Permanent Secretary, Public Service Division, Prime Minister’s Office
- Incumbent
- Assumed office 2005

Permanent Secretary (Finance) (Performance), Ministry of Finance
- In office 2012–2017

Chairman, Accounting and Corporate Regulatory Authority
- Incumbent
- Assumed office 2017

Personal details
- Born: 1959 (age 66–67) Singapore
- Alma mater: University of Adelaide (B.Econ.) Harvard University (M.P.A.)
- Occupation: Civil servant
- Known for: First female Permanent Secretary in Singapore Public Service
- Awards: Public Administration Medal (Silver) (1998) Public Administration Medal (Gold) (2004)

= Lim Soo Hoon =

Singaporean civil servant

Lim Soo Hoon (林秀勋) is the first female Permanent Secretary of Singapore in the Public Service Division of the office of the Prime Minister of Singapore. Lim held other high-profile positions at Singapore's Ministry of Trade and Industry, then later into positions in Singapore's Ministry of Transport, and then in the Ministry of Manpower, and Ministry of Community Development, Youth and Sports. Lim became Singapore's Woman of the Year in 1997.

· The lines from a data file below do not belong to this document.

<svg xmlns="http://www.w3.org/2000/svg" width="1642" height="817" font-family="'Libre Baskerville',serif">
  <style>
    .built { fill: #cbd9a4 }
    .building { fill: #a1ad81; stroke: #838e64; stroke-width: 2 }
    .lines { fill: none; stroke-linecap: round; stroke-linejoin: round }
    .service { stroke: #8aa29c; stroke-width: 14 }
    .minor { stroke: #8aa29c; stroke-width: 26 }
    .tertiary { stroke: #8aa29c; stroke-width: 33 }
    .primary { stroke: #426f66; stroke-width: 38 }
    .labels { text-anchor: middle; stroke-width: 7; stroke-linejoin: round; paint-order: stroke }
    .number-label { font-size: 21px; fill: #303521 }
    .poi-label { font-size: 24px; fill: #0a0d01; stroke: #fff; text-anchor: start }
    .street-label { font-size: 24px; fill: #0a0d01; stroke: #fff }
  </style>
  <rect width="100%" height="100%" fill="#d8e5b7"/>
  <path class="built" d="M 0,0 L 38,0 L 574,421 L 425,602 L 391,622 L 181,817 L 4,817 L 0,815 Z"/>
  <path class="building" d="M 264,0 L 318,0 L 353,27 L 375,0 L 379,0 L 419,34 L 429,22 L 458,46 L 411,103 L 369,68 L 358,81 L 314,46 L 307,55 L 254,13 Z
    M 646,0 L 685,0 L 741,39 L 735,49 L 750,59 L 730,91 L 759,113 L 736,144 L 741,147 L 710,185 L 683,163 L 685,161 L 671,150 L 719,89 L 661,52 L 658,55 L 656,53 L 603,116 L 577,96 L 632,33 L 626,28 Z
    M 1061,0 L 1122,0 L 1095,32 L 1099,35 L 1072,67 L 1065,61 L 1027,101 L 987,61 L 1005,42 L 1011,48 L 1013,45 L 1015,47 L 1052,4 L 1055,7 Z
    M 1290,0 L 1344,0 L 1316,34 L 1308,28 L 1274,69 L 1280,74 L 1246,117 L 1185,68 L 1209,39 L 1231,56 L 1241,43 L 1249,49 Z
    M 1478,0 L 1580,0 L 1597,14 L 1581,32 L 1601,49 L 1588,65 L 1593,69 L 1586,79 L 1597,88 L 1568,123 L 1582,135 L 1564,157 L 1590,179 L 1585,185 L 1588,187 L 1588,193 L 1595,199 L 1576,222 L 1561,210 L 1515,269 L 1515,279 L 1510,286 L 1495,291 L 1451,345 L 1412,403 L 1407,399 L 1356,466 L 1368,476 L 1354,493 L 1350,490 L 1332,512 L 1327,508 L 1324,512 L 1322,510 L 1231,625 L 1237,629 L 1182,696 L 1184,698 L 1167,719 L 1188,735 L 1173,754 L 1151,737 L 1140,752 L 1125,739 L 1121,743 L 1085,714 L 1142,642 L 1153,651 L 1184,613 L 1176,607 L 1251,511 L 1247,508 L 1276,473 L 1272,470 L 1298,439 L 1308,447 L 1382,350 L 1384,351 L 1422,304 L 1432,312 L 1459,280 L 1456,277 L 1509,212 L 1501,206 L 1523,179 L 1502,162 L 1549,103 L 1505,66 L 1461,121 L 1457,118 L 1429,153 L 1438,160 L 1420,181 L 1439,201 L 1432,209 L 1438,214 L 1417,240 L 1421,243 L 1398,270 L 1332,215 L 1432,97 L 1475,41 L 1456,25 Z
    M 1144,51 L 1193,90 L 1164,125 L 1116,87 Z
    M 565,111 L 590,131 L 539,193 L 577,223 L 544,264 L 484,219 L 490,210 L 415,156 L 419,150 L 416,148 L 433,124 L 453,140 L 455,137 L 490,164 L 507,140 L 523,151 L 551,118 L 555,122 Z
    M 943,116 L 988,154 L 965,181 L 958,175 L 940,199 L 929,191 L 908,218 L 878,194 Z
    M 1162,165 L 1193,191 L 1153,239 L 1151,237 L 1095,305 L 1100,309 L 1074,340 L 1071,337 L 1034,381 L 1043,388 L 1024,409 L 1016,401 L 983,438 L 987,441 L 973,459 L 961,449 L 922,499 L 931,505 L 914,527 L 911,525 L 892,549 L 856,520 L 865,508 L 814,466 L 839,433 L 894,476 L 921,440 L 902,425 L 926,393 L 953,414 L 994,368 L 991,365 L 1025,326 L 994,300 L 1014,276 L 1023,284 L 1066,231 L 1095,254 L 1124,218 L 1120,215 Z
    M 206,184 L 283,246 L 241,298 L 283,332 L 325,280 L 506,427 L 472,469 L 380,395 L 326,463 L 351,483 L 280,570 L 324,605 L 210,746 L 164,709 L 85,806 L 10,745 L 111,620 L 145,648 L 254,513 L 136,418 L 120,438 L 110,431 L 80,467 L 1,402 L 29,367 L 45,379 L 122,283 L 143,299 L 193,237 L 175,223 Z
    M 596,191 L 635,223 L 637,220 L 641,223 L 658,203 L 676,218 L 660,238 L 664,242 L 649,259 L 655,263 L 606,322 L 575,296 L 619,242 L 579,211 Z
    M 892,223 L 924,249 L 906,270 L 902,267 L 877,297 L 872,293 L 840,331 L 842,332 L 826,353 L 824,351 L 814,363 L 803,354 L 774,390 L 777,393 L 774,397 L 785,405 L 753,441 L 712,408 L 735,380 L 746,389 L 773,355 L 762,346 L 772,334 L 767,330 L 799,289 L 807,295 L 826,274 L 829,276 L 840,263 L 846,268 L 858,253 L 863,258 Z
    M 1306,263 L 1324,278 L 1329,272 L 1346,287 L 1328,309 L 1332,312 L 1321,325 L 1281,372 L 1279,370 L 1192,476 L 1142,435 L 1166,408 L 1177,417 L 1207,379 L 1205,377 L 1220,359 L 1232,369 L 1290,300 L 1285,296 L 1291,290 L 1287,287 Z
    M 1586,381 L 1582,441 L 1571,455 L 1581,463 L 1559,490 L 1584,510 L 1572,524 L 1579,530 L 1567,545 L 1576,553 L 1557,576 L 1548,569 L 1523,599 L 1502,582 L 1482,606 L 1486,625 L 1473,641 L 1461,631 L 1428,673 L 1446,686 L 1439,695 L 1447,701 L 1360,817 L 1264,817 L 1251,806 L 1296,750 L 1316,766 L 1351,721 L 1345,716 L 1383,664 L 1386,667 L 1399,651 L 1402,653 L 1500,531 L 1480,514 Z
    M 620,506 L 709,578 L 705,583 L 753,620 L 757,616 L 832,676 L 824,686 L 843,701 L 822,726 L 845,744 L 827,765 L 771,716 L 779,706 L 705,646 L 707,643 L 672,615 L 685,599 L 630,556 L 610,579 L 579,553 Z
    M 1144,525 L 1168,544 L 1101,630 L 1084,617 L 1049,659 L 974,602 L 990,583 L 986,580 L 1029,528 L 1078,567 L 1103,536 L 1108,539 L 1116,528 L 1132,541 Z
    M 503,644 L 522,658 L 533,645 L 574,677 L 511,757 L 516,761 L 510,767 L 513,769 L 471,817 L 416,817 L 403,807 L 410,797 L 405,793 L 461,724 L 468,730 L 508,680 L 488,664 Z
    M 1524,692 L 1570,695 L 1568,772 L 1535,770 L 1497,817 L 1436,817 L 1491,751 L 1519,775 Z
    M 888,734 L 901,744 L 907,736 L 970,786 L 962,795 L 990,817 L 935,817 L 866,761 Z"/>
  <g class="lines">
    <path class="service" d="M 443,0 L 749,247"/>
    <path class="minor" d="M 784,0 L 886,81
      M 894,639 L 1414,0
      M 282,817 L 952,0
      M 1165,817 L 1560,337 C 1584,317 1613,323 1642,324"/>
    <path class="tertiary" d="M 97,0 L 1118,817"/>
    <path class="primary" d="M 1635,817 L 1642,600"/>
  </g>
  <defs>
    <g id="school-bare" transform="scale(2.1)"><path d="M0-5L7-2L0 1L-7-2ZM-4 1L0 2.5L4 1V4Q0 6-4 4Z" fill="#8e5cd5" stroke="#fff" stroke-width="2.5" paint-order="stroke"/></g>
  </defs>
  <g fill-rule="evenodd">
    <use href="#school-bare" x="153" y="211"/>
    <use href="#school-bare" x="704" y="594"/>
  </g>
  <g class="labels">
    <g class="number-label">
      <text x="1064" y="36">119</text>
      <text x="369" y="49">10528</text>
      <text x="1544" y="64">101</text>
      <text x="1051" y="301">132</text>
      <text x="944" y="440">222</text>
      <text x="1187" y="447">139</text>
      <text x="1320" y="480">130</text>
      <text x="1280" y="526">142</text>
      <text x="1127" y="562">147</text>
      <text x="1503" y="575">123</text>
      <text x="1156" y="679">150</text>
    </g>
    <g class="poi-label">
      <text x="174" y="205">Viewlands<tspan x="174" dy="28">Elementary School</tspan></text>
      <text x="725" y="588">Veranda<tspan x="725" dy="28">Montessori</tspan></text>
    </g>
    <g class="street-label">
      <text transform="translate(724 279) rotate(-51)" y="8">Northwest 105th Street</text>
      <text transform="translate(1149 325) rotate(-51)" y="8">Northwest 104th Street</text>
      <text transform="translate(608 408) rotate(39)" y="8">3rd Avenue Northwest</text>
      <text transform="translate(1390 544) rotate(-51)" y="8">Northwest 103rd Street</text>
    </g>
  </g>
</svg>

Lim was awarded the Silver Public Administration Medal in 1998 and the Gold Public Administration Medal in 2004.

Lim has served in the public sector for 36 years, her final position being the Permanent Secretary at the Ministry of Finance before retirement.

Lim will continue working as chairman of the Accounting and Corporate Regulatory Authority (Acra) Board.